Вопрос о времени возникновения первоначальной редакции по­вести о Ерше до сих пор является спорным. Обычно этот вопрос разрешается путём изучения юридической терминологии, присут­ствующей в повести, а также процессуальных норм, нашедших в ней отражение. Если в протографе повести усматривают отраже­ние терминологии и норм, закреплённых Судебником 1550 г., то возникновение её относят ко второй половине, точнее - к концу XVI в. 1 ; если же в протографе усматривают знакомство автора или редактора с Уложением 1649 г., то датировку повести отодви­гают к середине или ко второй половине XVII в. Но не говоря уже о том, что ни одна из редакций повести не содержит в себе данных, на основании которых можно было бы утверждать, что она в чистом виде отражает процессуальные нормы Судебника 1550 г., о основу которого была положена система обвинительного, а не состязательного процесса, характерного для Уложения 1649 г., даже если признать связь судебной обстановки в повести с Судебником, а не с Уложением, нет оснований полагать, что повесть не могла возникнуть позднее XVI в.: ведь юридические нормы Судебника действовали до выхода Уложения и, значит, до средины XVII в., и к этому времени естественнее всего приурочить, как это делает большинство исследователей, написание повести, принимая во внимание характер ее содержания и стиля, роднящий ее с сати­рическими повестями, отнесение которых к XVII в. не вызывает сомнений.
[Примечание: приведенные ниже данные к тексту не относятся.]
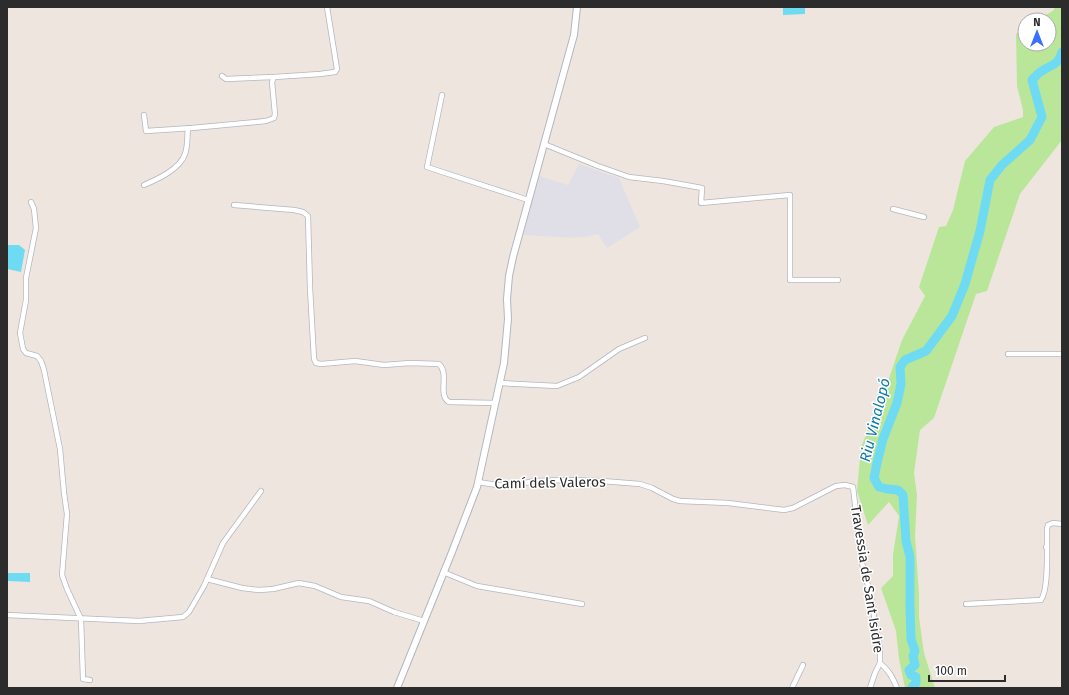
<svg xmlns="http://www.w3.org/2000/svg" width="1069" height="695" viewBox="0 0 1069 695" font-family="'Fira Sans',sans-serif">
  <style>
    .industrial { fill: #e0dfe7 }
    .green { fill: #bae699 }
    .water { fill: #6edbf3 }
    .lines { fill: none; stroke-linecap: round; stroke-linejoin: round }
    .river { stroke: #6edbf3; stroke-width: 9 }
    .minor-casing { stroke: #b2b6c0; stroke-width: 6 }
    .secondary-casing { stroke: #b2b6c0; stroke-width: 8 }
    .minor { stroke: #fff; stroke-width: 4.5 }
    .secondary { stroke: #fff; stroke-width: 6 }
    .labels { text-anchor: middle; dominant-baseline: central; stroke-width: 3; stroke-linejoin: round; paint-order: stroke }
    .street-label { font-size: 14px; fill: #2c2c2c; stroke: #fff }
    .water-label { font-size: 15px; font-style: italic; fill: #097ba4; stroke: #fff }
  </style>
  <rect width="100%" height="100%" fill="#eee6de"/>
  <path class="industrial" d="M 579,164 L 619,178 L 640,227 L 607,248 L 598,234 L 591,236 L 574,238 L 524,235 L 525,227 L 539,176 L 568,185 Z"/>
  <path class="green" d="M 1054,7 L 1062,7 L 1062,140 L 1020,194 L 987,291 L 976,294 L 934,418 L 920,430 L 914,473 L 917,495 L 915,536 L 919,595 L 919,617 L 924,653 L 935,688 L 905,688 L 899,659 L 896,631 L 881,588 L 893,576 L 893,555 L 899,516 L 889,502 L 868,525 L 857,491 L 861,447 L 873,418 L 883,403 L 883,396 L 902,340 L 925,296 L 919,287 L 939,227 L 946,226 L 953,210 L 965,161 L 994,127 L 1023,117 L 1023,110 L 1017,86 L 1016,34 L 1025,28 L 1025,44 L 1049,44 L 1049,20 L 1038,20 L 1054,10 Z"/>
  <g class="water">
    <path d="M 783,7 L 805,7 L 805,14 L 783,15 Z"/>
    <path d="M 7,245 L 19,245 L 25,250 L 21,272 L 7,269 Z"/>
    <path d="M 7,573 L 30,573 L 30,582 L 7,581 Z"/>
  </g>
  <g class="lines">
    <path class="river" d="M 913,688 L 912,687 L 916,683 L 916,677 L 911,675 L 909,670 L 915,665 L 913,656 L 915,651 L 911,639 L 910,607 L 910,557 L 906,541 L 903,495 L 898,490 L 887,489 L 879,487 L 874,478 L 877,463 L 883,439 L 897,403 L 901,384 L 900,367 L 905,360 L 926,351 L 952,316 L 965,284 L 980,231 L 990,180 L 1002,165 L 1030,140 L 1042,117 L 1032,80 C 1035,77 1038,73 1042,71 C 1052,64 1058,66 1062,52"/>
    <g class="minor-casing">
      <g id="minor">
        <path d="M 222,76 L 226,79 L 274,77"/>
        <path d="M 442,95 L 427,167 L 528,200"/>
        <path d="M 144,115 L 146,131 L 192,128 L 266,121 L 274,118 L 275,114 L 272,82 L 274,77 L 320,74 L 335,72 L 337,69 L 327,7"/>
        <path d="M 544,144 L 598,166 L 629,177 L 663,181 L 702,188 L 701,203 L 790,195 L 790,280 L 838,280"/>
        <path d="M 144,185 C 158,179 180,169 185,154 C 188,146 187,136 188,128"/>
        <path d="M 31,202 L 34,209 L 36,228 L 26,278 L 26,300 L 20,333 L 23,349 L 26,353 L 37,356 L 41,361 L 44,370 L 60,449 L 64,493 L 67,514 L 62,575 L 67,589 L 81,619 L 83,679 L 90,680"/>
        <path d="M 234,205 L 294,210 L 303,212 L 308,216 L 310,288 L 314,359 L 316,363 L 321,364 L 355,361 L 384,365 L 410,363 L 439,364 C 450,374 437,395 449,402 L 495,403"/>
        <path d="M 893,209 L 924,217"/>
        <path d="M 1008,354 L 1062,354"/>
        <path d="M 500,383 L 557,386 L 579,377 L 619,349 L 645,338"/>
        <path d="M 478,482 L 497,485 L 514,485 L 535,481 L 566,480 L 602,481 L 640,484 L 652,488 L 673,499 L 680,501 L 728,503 L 784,510 L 793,508 L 836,486 L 845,485 L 853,487 L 862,563 L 871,597 L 875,622 L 880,650 L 880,663 C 889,670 893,678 897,688"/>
        <path d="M 1046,547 L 1047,546 L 1047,529 L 1048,525 L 1053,523 L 1062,524"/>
        <path d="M 443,572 L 477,586 L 582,604"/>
        <path d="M 207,579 L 242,588 L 259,590 L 273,589 L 299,583 L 315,586 L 341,597 L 369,601 L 394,612 L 424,621"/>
        <path d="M 966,604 L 1041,600 C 1048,590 1047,559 1047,546"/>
        <path d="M 7,615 L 139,621 L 183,617 L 189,612 L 204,586 L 223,543 L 261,491"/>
        <path d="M 792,688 L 803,665"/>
        <path d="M 870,688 L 875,673 L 880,663"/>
      </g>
    </g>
    <g class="secondary-casing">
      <path id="secondary" d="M 397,688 L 452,552 L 477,487 L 504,363 L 508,319 L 507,299 L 509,276 L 513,257 L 574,35 L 577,7"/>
    </g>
    <use href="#minor" class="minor"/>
    <use href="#secondary" class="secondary"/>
  </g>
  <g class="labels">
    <g class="street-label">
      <text transform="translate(550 483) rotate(-1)">Camí dels Valeros</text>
      <text transform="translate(867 579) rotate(81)">Travessia de Sant Isidre</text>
    </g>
    <g class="water-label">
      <text transform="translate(875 420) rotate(-76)">Riu Vinalopó</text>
    </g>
  </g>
  <rect width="1069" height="695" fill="none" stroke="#2c2c2c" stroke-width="16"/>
  <g transform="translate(1037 32)"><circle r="19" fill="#ffffff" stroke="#ababab"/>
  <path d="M0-3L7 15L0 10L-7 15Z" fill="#3a6fff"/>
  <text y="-6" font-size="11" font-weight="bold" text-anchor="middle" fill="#2c2c2c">N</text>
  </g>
  <path d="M929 675v6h76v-6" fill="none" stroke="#2c2c2c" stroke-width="2"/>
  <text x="935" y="675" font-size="12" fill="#2c2c2c" stroke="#ffffff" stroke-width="3" paint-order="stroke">100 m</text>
</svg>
Нужно ещё добавить, что решать вопрос о датировке повести, исходя из точного соответствия её юридических реалий процессу­альной практике того или иного периода времени, едва ли правиль­но, так как автор или редактор повести мог и не разбираться в юри­дических формах судебного процесса и допускать ошибки, притом порой довольно грубые. Если в списках первой и второй редакций мы сталкиваемся с такой крупной ошибкой с точки зрения юриди­ческой, как зачисление Осетра и Сома в разряд одновременно и су­дей и свидетелей, а в третьей редакции эта ошибка устранена, то нет оснований непременно утверждать, что в первых двух случаях мы имеем дело с порчей первоначального текста, а в третьем слу­чае- с сохранением правильного чтения исконного текста: вполне возможно предположить, что указанная ошибка, ввиду повторяе­мости её в двух редакциях, была допущена ещё в протографе и за­тем уже, под пером более сведущего в судебных делах редактора, исправлена.

Итак, в вопросе о датировке повести о Ерше правдоподобнее всего оставаться в пределах первой половины XVII в., без более конкретного уточнения даты. В течение последующего времени - на протяжении XVII-XVIII вв.- повесть продолжала в рукопис­ной традиции свою литературную историю, нашла себе доступ в лубочную литературу, была переработана в народную сказку и отразилась в народных пословицах и поговорках.